Je referme le livre, relève la tête, regarde les objets qui m'entourent, j'hésite …
Mes yeux s'abaissent, croisent une fois de plus la couverture du livre, ce visage buriné, fouetté d'intempéries,
ces yeux ivres de bleus … J'y plonge.
Tour à tour incisif, tranchant comme une lame, passionné, rude, irritant, dérangeant,
puis subrepticement nostalgique, émouvant et si souvent poétique dans sa façon de « me » conter les houles, les vents et les couleurs des différents océans, Kersauson me bouscule, me chahute , m' illumine ou m'attendrit.
Sa pertinence me claque aux joues, je bouillonne … m'abandonne.
Surprenante description que ces « portraits de mers » ciselés comme un orfèvre,
dont je retiendrai celui qui sans doute me tient le plus à coeur, celui de la mer d'Iroise :
« Ouessant, Sein, Molène, l'une des zones du monde où il y a le plus de bouées et de balises, de phares et de feux.
Entre l'île de Sein, le Four, Ouessant, la pointe Saint-Mathieu, le cap de la Chèvre, la pointe du Raz,
tout n'est qu'un jardin d'épines sur une mer médiévale qui se défendrait contre les intrus.
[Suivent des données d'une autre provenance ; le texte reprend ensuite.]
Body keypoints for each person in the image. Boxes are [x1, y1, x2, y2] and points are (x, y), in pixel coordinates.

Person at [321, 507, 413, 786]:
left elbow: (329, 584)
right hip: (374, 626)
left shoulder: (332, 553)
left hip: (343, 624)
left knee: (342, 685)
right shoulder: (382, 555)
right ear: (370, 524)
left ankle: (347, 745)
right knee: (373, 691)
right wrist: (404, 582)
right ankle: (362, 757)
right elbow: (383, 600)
Au couchant on dirait un orchestre des ténèbres où brille l'éclat des cuivres. Un accordéon de récifs sur lesquels
viennent culbuter les forts courants. C'est la mer des grandes nefs et des grandes orgues …
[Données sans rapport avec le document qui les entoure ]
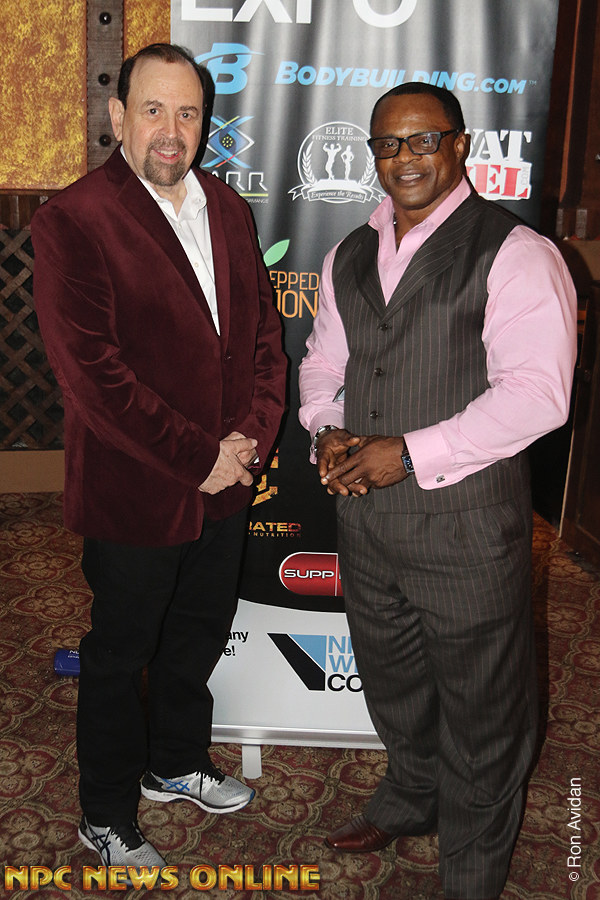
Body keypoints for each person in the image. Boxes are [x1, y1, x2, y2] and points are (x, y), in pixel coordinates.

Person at [299, 83, 576, 900]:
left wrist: (411, 453)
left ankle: (472, 872)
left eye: (424, 140)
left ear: (460, 146)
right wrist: (326, 425)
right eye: (388, 144)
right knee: (393, 685)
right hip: (368, 526)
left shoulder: (516, 252)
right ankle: (411, 795)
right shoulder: (349, 253)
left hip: (466, 530)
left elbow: (538, 395)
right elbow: (324, 361)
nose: (405, 158)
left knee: (485, 711)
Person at [31, 43, 287, 874]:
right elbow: (94, 377)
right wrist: (199, 456)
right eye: (153, 110)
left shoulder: (227, 207)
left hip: (225, 485)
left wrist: (249, 439)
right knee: (120, 655)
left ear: (205, 123)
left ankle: (175, 763)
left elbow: (262, 339)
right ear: (119, 117)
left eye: (187, 113)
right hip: (136, 492)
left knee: (197, 637)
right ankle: (104, 813)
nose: (171, 130)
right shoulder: (74, 219)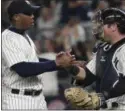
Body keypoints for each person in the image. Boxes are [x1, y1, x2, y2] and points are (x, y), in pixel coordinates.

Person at [2, 0, 75, 109]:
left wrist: (61, 64)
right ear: (16, 17)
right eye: (28, 13)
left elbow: (33, 60)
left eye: (33, 13)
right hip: (18, 99)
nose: (32, 16)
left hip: (37, 98)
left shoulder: (24, 36)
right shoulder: (7, 38)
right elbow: (22, 68)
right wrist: (55, 64)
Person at [64, 7, 125, 110]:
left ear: (114, 26)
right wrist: (70, 67)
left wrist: (101, 97)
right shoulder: (103, 49)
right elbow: (88, 76)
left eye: (102, 24)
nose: (98, 28)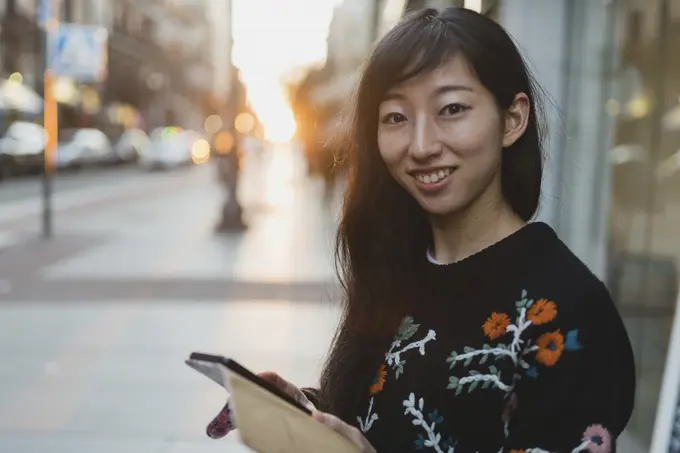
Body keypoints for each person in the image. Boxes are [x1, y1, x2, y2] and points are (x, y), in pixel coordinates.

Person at [205, 7, 636, 453]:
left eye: (452, 109)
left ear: (512, 120)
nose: (422, 145)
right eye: (396, 117)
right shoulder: (398, 270)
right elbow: (389, 426)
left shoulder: (569, 308)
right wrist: (308, 414)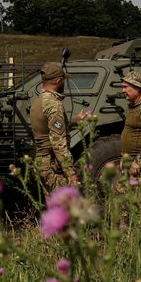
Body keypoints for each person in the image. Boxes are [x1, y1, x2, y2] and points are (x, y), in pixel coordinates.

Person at [29, 62, 88, 191]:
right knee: (65, 202)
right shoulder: (54, 105)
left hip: (43, 163)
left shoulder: (38, 102)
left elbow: (50, 128)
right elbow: (58, 143)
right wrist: (71, 173)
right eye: (63, 80)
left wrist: (76, 121)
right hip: (52, 166)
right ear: (58, 81)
L'Iroise est une mer sanguine qui plante ses couverts dans la table … Une mer habitée par le vent …
Une mer de souffrance … qui meurtrit, blesse et mord jusqu'au sang.
C'est le royaume de la peinture à l'huile. Quatre saisons dans la même journée …
L'Iroise c'est ma tapisserie d'Aubusson. »
Mu par un déterminisme et une volonté qui me saisit, Kersauson me semble taillé dans la roche,
inébranlable, imperturbable, parfois presque intouchable.
En lui depuis l'enfance cette irrépressible envie de « partir », voyager, courir le monde ... Je l'envie.
C'est l'Océan son miroir d'immensité, de liberté, de dépouillement et d'absolu,
c'est dans ses teintes qu'il se retrouve, c'est dans son souffle qu'il se ressource … Je le suis.
« Je fais confiance au voyage pour qu'il me conduise dans le tourbillon émotionnel du monde …
C'est toujours comme ça que j'ai vécu le voyage. Cette infinité de bleus, de lumières
et ces arrivées de nuit ouvrent mon coeur en deux. »
« Pour moi, là où il n'y a pas de mer, le monde est gras, il sent l'humus, la glaise ou la ville ;
sans la mer, ça ne peut pas être joli ! La terre ne m'intéresse pas du tout,
sauf quand elle est frangée de mer, alors elle est belle … »
« Prendre la mer … C'est l'extraordinaire tentation de l'immensité.
La mer c'est le coeur du monde. Vouloir visiter les océans, c'est aller se frotter aux couleurs de l'absolu »
A peine trois pages sur
Eric Tabarly, à peine trois mots, mais tout est dit, fort :
« C'était mon maître.»
Et puis cette brume aux yeux quand dans « l'à peine » surgit la peine, un sombre soir de juin 98 …
Je larme, touchée par ce passage où « l'intouchable » est vulnérable.
J'avale « sa » Polynésie, les Antilles, l'Asie ou l'Angleterre … anecdotes, aquarelles …
J'avale tout, avide jusqu'à la fin …
Je reviens sur
Tabarly …
C''est là que je m'arrête, émerveillée et proche,
C'est là que je m'arrête, au ras de l'eau, au milieu d'un silence, au bord d'une solitude, pleine.
Je referme le livre, relève la tête, regarde les objets qui m'entourent, les quitte
Je prends mon rien de rêve, mon tout de vie, monte sur le « tapis volant »
Ivre de bleus … j'y plonge.
Je vais, moi aussi, rejoindre « les griffures de la mer ».